Let's update our app by deleting the analysis from our package:
analysis.delete()
[2023-03-24 15:54:35,891] INFO: Successfully deleted content node with id 'd5c1ecdf-196f-4d7f-9014-a92c33e27dee'
By calling get_analyses()
from our package, we can see that the analysis has been successfully removed:
package.get_analyses()
[]
However, when calling the same method from the app-package, the analysis still exists. This is because we have not published our changes yet:
app_package.get_analyses()
[2023-03-24 15:54:35,921] INFO: `get_analyses` returns analyses without content.
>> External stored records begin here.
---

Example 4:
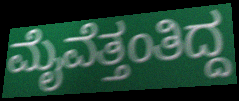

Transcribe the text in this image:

ಮೈವೆತ್ತಂತಿದ್ದ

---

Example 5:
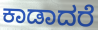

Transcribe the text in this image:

ಕಾಡಾದರೆ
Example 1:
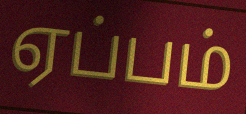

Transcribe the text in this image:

ஏப்பம்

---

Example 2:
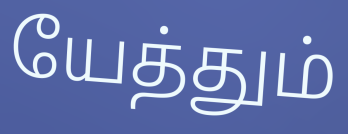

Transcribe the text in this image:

யேத்தும்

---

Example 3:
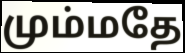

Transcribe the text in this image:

மும்மதே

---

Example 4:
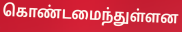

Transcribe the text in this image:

கொண்டமைந்துள்ளன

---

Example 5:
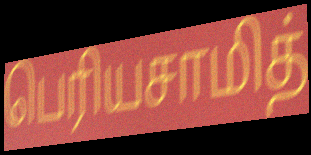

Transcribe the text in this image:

பெரியசாமித்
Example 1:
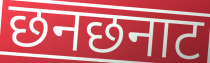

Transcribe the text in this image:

छनछनाट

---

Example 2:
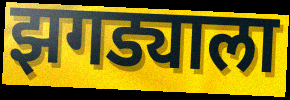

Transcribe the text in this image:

झगड्याला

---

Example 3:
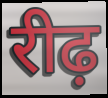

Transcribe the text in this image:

रीढ़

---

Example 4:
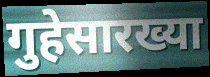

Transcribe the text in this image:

गुहेसारख्या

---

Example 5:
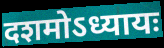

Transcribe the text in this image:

दशमोऽध्यायः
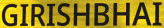
GIRISHBHAI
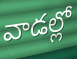
వాడల్లో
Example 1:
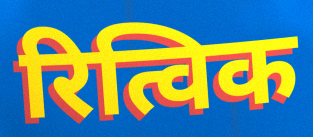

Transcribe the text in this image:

रित्विक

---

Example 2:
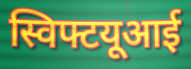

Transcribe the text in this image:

स्विफ्टयूआई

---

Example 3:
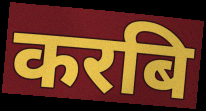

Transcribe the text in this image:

करबि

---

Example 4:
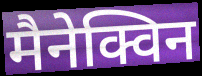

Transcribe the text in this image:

मैनेक्विन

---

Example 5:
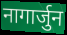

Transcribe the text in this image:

नागार्जुन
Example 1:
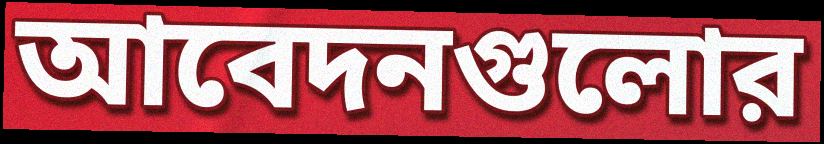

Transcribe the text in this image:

আবেদনগুলোর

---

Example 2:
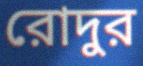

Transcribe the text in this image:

রোদুর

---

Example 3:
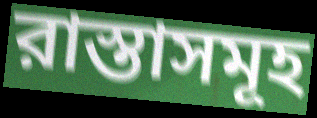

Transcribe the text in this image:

রাস্তাসমূহ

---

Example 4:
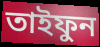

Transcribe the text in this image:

তাইফুন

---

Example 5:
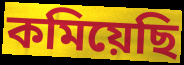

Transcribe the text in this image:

কমিয়েছি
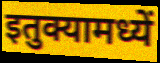
इतुक्यामध्यें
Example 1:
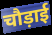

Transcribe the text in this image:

चौड़ाई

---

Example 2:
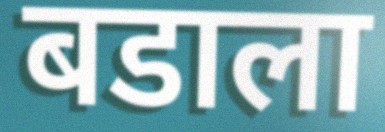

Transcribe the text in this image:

बडाला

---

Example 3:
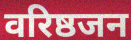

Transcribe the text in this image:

वरिष्ठजन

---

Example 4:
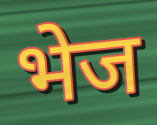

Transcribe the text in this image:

भेज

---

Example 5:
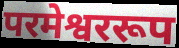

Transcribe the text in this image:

परमेश्वररूप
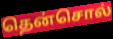
தென்சொல்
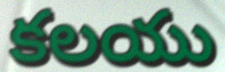
కలయు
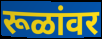
रूळांवर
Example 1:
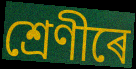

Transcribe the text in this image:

শ্ৰেণীৰে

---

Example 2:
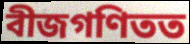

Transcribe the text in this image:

বীজগণিতত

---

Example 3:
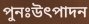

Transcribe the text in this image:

পুনঃউৎপাদন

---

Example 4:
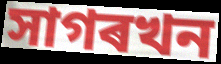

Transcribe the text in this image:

সাগৰখন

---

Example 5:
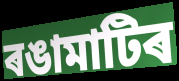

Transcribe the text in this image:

ৰঙামাটিৰ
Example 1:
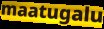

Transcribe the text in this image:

maatugalu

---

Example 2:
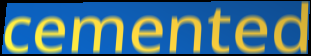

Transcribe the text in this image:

cemented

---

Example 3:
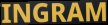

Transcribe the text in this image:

INGRAM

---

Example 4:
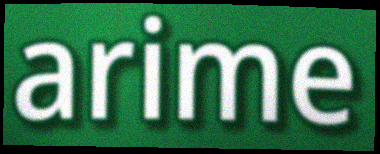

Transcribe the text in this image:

arime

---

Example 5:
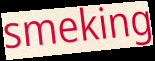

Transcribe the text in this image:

smeking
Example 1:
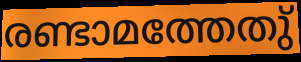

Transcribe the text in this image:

രണ്ടാമത്തേതു്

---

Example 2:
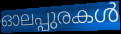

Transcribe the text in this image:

ഓലപ്പുരകൾ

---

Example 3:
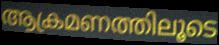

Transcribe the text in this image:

ആക്രമണത്തിലൂടെ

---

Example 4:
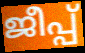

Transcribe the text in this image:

ജീപ്പ്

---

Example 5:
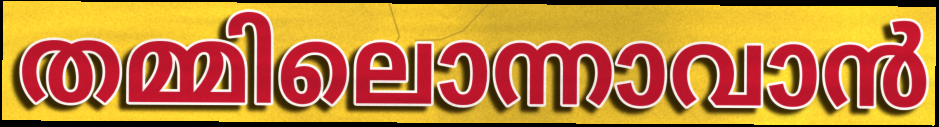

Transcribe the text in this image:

തമ്മിലൊന്നാവാൻ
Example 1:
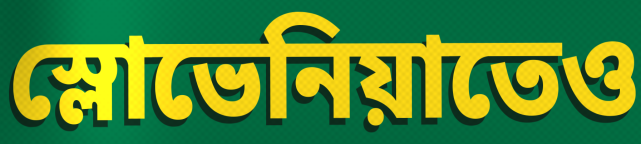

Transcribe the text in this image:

স্লোভেনিয়াতেও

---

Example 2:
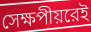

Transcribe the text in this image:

সেক্ষপীয়রেই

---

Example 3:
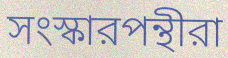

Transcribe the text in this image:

সংস্কারপন্থীরা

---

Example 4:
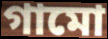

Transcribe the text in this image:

গামো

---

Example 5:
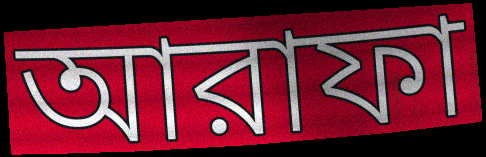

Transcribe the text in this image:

আরাফা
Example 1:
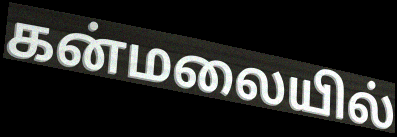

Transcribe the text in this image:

To fetch the content for a specific analysis call`analysis.sync()` or use `package.get_analysis(analysis_id)`
[ PublishedAnalysis(id='d5c1ecdf-196f-4d7f-9014-a92c33e27dee', key='pycelonis_tutorial_analysis', name='PyCelonis Tutorial Analysis', root_node_key='pycelonis_tutorial_package', space_id='9cec5fe5-0280-4d87-872c-2b2cfeb7456c') ]
To do this, we simply call the publish()
method another time and specify a new version number for our package:
package.publish(version="2.0.0")
[2023-03-24 15:54:35,953] INFO: Successfully published package with id '51e2355c-2592-47df-ad40-b0a5c9ab33bf' with version '2.0.0'
By calling the get_analyses()
again from the app-package, we can see that the changes have been published in Celonis Apps:
app_package.get_analyses()
[2023-03-24 15:54:35,965] INFO: `get_analyses` returns analyses without content. To fetch the content for a specific analysis call`analysis.sync()` or use `package.get_analysis(analysis_id)`
[]
Conclusion¶
Congratulations! You have learned how to perform basic interactions with Celonis Studio, such as creating new assets, publishing a package, and pushing updates into Celonis Apps. This is the end of the PyCelonis tutorials. You should now be able to write Python scripts that leverage various assets of the EMS, which can be used for performing analyses and running machine learning algorithms.